Ковер, НЛО и Святая Троица

- А вы Бога красить будете?
- Думаешь надо? - спросила я Никиту.
- Ну, он как-то потускнел...
"Бог потускнел...Какое замечательное выражение", подумала я про себя и начала водить кисточкой по распятию.
Дождь накрапывал все сильнее... Однако позолота была на водной основе и у меня не было опасений за то, что ее тут же смоет.
- Скоро прибегут бурундуки и утащат конфеты и печенье. В прошлый раз, когда хоронили деда, Наташа кричала и материлась на бурундуков.
- Не стоит так-то материться на кладбище, - заметила я и спросила, - А ты знаешь, как Бога зовут?
- Иисус, - тут же выдал Никита. - Он еще в церкве висит. А вон там внизу татарское кладбище. Видите, вон там две кочки?
Никита развлекал меня своими детскими фантазиями и суждениями, пока я подкрашивала орнамент на бабушкином памятнике. В тот момент мне даже казалось, что она улыбается мне с фотографии. А я тем временем уже вспоминала, как мы ее хоронили - в лютый декабрьский вечер, в темноте, при свете автомобильных фар. У меня тогда отмерзли руки, пока я держала заженные свечки и молилась, молча, про себя. Мне тогда казалось, что бабка не иначе, как была ведьмой, раз так тяжело мы ее провожали на тот свет.
В тот день все не заладилось: деревенские мужики, которые должны были рыть могилу, забухали, при чем все, разом; дорогу замело снегом и чтобы ее расчистить, пришлось ехать в другую деревню за трактором; пока я варила поминальный компот, в комнате упала свеча и к тумбочке начала пригорать салфетка. В общем, на следующий день после похорон, были мороз и солнце, и день стоял чудесный, как в стихотворении Пушкина. "Мистификасьон", думала я той зимой.
Сегодня мы ехали на деревенское кладбище через поля, по дороге из одуванчиков - она стелилась зеленой лентой в янтарных цветах. Шел дождь.
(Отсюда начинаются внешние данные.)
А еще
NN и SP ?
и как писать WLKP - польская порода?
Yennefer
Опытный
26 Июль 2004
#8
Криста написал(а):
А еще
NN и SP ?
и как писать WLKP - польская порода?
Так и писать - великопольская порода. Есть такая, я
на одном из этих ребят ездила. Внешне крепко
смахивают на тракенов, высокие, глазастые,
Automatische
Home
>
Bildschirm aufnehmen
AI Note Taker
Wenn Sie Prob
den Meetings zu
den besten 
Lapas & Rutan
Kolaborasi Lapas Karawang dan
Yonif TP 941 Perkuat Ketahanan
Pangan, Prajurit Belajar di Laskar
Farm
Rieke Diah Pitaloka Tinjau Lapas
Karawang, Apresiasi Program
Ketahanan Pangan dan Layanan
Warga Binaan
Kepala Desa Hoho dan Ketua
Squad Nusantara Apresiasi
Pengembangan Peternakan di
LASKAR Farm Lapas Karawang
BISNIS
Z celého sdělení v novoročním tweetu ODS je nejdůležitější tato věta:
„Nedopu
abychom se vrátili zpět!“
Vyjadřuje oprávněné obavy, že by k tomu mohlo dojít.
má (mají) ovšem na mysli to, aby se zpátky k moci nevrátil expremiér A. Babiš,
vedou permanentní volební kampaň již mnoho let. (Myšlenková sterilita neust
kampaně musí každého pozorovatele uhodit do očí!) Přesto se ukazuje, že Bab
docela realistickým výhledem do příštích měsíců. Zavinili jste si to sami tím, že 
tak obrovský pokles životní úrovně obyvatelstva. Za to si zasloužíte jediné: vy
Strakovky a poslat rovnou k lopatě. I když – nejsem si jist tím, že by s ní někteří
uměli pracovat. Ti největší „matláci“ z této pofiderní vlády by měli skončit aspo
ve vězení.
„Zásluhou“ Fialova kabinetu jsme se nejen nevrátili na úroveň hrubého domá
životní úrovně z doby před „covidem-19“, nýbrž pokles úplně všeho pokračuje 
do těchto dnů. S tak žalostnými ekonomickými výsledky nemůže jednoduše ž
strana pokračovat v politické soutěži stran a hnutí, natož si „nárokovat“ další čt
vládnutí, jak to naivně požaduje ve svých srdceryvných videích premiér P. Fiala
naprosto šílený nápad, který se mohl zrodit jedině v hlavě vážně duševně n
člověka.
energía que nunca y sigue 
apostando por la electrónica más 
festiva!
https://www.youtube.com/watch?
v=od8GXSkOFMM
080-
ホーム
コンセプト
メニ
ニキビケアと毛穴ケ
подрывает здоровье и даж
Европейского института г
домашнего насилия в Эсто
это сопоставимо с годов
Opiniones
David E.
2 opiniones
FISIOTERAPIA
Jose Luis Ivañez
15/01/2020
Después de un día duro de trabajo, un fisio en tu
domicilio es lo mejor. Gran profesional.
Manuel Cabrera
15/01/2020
- У меня в сортире нет туалетной бумаги, - сказала Наташа, - Там у меня книжка стоит.
- Надеюсь, не художественная?
- Какой-то Генрих, - улыбнулась Наташа.
- Гейне? - иронизировала я.
Как выяснилось позднее, в деревянном туалете действительно утилизировалась книга не кого-нибудь, а Генриха Манна - это был "Верноподанный", который уже успел лишиться последних страниц.
"Интересно, кто-нибудь и когда-нибудь здесь в этом захолустье узнал, чем закончилось это повествование?", подумалось мне. Дальше меня ожидало еще одно удивление, когда я обнаружила на кровати книгу "Народных рецептов" и ни больше, ни меньше популярную медицинскую энциклопедию. А вот от телевизора сюрпризов не было - вещали всего два канала, первый, да второй.
- Самый лучший экскаватор - это "КаматсУ". Я тебе отвчаю. Ну, еще "Хёндай", "Хитачи" ничего так, а вот "КаматсУ" - это вещь. Я только в него сажусь, раз раз, программу задал и всё, сижу, а он работает.
Трое мужиков пенсионного возраста, как маленькие мальчишки оживленно обсуждали чудеса технического прогресса. Это было, наверное, первое и последнее сильное впечатление от бывалого экскаватарщика, который пил, почти не закусывая и говорил о своей рабочей машине, как о любимой женщине.
- Ну, давайте памянем всех родственников. Пусть им будет царствие небесное.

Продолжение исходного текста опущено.